Surdam argues that the blockade was a powerful weapon that eventually ruined the Southern economy, at the cost of few lives in combat. Practically, the entire Confederate cotton crop was useless, costing the Confederacy its main source of income. Critical imports were scarce and the coastal trade was largely ended as well. The measure of the blockade’s success was not the few ships that slipped through, but the thousands that never tried it. Merchant ships owned in Europe could not get insurance and were too slow to evade the blockade; they simply stopped calling at Confederate ports.

To fight an offensive war, the Confederacy purchased ships from Britain, converted them to warships, and raided American merchant ships in the Atlantic and Pacific oceans. Insurance rates skyrocketed and the American flag virtually disappeared from international waters. However, the same ships were reflagged with European flags and continued unmolested. After the war, the U.S. demanded that Britain pay for the damage done, and Britain paid the U.S. $15 million in 1871.

Rivers

The 1862 Union strategy called for simultaneous advances along four axes. McClellan would lead the main thrust in Virginia towards Richmond. Ohio forces were to advance through Kentucky into Tennessee, the Missouri Department would drive south along the Mississippi River, and the westernmost attack would originate from Kansas.

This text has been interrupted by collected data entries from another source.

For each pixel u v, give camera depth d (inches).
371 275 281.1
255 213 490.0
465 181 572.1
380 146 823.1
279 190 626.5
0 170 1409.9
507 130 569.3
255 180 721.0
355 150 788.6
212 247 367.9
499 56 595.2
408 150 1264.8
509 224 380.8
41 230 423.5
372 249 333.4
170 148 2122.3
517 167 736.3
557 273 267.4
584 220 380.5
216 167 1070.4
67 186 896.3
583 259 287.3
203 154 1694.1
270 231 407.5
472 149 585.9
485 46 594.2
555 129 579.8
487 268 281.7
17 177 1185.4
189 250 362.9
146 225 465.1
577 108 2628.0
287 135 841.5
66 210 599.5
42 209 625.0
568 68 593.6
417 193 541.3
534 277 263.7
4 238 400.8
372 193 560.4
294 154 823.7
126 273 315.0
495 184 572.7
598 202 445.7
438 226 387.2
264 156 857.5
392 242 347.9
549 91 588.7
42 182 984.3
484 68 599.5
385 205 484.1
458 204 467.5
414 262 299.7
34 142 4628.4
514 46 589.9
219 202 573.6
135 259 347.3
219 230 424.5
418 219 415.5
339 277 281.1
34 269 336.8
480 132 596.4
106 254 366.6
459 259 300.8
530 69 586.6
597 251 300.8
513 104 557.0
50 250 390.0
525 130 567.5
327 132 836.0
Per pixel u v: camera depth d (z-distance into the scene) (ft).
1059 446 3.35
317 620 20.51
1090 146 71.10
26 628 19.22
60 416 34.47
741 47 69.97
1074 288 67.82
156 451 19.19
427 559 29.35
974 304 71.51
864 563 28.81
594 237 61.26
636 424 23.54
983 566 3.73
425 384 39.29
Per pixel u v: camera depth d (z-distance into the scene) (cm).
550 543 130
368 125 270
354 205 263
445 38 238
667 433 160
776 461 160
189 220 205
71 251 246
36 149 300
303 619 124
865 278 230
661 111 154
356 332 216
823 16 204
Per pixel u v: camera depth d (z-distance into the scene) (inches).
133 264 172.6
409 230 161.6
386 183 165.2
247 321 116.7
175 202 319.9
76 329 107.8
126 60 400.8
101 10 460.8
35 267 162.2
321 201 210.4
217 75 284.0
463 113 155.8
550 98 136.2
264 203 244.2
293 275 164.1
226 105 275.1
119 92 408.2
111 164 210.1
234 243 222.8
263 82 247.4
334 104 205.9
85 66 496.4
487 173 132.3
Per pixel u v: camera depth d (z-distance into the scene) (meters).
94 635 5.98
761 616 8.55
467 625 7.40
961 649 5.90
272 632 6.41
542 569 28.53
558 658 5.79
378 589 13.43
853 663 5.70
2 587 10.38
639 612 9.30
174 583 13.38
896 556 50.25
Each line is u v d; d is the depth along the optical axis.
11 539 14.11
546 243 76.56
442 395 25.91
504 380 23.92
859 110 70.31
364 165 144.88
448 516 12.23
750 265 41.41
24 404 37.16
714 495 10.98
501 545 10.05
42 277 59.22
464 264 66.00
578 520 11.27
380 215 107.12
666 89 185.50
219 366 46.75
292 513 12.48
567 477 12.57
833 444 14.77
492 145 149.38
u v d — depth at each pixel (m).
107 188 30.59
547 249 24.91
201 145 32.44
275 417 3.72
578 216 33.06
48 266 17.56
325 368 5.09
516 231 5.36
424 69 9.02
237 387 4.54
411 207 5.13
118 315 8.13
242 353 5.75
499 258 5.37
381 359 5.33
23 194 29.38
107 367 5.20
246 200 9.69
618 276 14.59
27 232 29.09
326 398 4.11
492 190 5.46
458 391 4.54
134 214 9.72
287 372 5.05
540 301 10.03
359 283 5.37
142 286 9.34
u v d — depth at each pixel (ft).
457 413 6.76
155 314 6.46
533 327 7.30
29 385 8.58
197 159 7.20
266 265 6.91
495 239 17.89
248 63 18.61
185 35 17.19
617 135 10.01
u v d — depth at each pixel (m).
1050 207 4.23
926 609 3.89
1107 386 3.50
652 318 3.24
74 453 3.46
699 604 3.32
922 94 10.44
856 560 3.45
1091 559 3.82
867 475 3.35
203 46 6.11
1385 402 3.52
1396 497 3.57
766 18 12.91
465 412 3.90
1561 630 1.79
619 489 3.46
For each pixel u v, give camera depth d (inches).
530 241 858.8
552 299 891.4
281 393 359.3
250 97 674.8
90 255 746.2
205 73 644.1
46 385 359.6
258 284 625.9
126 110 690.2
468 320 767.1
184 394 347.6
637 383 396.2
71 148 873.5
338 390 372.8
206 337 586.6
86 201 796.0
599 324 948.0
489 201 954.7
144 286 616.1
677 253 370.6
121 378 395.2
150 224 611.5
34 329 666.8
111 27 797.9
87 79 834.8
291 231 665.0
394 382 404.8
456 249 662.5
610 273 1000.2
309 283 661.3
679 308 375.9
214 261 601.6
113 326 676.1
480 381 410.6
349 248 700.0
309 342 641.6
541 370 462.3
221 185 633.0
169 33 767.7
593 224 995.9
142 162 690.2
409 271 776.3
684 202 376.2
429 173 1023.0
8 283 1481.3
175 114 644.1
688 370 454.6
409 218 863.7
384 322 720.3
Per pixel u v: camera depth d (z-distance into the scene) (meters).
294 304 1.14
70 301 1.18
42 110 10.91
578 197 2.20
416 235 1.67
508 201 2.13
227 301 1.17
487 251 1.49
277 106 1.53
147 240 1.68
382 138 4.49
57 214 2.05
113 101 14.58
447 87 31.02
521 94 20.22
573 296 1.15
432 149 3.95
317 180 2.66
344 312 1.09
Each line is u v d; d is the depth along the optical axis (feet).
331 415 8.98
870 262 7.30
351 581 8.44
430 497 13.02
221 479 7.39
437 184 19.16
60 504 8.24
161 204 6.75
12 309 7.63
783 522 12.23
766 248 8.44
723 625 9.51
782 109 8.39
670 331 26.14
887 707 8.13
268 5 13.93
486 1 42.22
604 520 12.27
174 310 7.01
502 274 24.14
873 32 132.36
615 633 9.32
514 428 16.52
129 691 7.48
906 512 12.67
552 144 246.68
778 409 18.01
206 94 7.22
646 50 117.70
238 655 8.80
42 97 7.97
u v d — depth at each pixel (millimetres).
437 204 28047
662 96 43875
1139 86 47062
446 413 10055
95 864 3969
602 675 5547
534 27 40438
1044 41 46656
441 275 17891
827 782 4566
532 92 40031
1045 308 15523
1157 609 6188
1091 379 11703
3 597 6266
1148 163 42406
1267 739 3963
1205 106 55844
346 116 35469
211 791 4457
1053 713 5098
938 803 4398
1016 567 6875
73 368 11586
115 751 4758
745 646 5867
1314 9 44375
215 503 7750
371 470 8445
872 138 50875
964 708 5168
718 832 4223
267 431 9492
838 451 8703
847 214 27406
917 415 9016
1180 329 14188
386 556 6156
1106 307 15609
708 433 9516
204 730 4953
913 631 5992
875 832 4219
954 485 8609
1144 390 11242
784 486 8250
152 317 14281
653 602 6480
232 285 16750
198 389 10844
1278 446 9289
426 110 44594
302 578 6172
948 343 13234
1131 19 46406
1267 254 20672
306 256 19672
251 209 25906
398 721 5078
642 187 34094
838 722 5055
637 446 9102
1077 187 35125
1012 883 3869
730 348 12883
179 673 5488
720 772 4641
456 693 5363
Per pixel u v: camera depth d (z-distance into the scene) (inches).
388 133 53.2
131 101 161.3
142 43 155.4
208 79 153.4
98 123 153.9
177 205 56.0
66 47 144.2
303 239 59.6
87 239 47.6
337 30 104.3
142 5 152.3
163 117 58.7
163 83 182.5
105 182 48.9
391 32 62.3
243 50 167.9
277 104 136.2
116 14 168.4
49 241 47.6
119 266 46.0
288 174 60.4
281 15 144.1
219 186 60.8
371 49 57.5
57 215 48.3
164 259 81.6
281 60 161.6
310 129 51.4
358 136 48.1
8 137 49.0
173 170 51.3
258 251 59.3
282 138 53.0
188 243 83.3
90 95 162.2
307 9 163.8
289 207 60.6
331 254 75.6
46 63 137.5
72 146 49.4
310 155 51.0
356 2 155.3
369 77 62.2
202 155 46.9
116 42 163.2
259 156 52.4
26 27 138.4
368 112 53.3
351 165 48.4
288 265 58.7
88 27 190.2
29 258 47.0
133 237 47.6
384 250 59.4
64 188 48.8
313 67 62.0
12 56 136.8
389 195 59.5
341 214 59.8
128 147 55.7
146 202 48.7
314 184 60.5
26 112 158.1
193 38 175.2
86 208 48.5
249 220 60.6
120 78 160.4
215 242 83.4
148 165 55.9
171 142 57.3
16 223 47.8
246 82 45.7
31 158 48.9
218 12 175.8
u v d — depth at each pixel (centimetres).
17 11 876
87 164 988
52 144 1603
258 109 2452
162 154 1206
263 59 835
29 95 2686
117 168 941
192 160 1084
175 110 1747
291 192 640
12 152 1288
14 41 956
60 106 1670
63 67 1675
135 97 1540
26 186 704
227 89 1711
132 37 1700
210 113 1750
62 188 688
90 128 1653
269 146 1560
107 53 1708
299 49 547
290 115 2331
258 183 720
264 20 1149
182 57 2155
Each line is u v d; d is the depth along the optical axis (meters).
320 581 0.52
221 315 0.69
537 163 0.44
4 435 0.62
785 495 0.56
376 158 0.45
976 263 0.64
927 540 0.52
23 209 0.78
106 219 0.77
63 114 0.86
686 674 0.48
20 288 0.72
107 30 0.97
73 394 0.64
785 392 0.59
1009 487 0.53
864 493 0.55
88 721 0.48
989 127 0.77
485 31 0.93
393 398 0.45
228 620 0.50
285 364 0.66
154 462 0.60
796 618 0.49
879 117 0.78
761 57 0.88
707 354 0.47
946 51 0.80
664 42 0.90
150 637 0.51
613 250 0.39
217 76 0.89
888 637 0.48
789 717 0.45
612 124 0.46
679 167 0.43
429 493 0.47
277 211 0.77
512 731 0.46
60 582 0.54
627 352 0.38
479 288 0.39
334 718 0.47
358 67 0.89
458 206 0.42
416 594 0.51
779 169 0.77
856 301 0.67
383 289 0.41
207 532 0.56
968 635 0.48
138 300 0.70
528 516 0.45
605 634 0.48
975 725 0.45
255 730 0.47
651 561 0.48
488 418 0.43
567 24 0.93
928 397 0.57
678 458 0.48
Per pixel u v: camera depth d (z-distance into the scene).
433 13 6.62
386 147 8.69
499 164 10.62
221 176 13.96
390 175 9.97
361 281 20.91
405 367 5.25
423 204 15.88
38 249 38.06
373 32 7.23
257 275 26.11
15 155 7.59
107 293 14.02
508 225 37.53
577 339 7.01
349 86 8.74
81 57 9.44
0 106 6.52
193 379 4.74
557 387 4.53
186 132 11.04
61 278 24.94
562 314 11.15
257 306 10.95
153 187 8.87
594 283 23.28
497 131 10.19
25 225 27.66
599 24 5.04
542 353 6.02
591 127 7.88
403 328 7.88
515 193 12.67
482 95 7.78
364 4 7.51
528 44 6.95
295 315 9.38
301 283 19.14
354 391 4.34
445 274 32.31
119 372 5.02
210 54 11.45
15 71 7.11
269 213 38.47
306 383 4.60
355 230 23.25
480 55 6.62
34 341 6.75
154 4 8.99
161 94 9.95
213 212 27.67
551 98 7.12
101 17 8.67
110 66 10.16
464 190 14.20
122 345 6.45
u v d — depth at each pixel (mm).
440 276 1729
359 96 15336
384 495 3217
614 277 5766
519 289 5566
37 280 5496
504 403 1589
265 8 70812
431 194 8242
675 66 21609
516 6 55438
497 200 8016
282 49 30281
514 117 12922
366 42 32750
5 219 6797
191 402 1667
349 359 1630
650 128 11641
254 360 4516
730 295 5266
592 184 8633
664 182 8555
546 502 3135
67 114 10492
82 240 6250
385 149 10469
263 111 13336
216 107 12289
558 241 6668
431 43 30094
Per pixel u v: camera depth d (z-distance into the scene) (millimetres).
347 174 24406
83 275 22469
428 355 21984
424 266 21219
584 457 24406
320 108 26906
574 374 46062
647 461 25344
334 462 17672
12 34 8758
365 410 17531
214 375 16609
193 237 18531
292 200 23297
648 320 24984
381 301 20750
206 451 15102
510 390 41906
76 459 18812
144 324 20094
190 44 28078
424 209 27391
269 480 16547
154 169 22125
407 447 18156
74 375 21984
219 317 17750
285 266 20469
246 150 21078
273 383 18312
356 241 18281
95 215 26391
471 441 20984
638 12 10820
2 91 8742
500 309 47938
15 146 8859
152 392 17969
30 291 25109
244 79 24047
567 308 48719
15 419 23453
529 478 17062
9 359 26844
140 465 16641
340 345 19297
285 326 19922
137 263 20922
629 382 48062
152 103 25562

Ulysses Grant used river transport and Andrew Foote’s gunboats of the Western Flotilla to threaten the Confederacy’s “Gibraltar of the West” at Columbus, Kentucky. Grant was rebuffed at Belmont, but cut off Columbus. The Confederates, lacking their own gunboats, were forced to retreat and the Union took control of western Kentucky in March 1862.

In addition to ocean-going warships coming up the Mississippi, the Union Navy used timberclads, tinclads, and armored gunboats. Shipyards at Cairo, Illinois, and St. Louis built new boats or modified steamboats for action. They took control of the Red, Tennessee, Cumberland, Mississippi, and Ohio rivers after victories at Fort Henry and Fort Donelson, and supplied Grant’s forces as he moved into Tennessee. At Shiloh,  in Tennessee in April 1862, the Confederates made a surprise attack that pushed Union forces against the river as night fell. Overnight, the Navy landed additional reinforcements, and Grant counter-attacked. Grant and the Union won a decisive victory – the first battle with the high casualty rates that would repeat over and over. Memphis fell to Union forces and became a key base for further advances south along the Mississippi River. In April 1862, US Naval forces under Farragut ran past Confederate defenses south of New Orleans. Confederates abandoned the city, which gave the Union a critical anchor in the deep South.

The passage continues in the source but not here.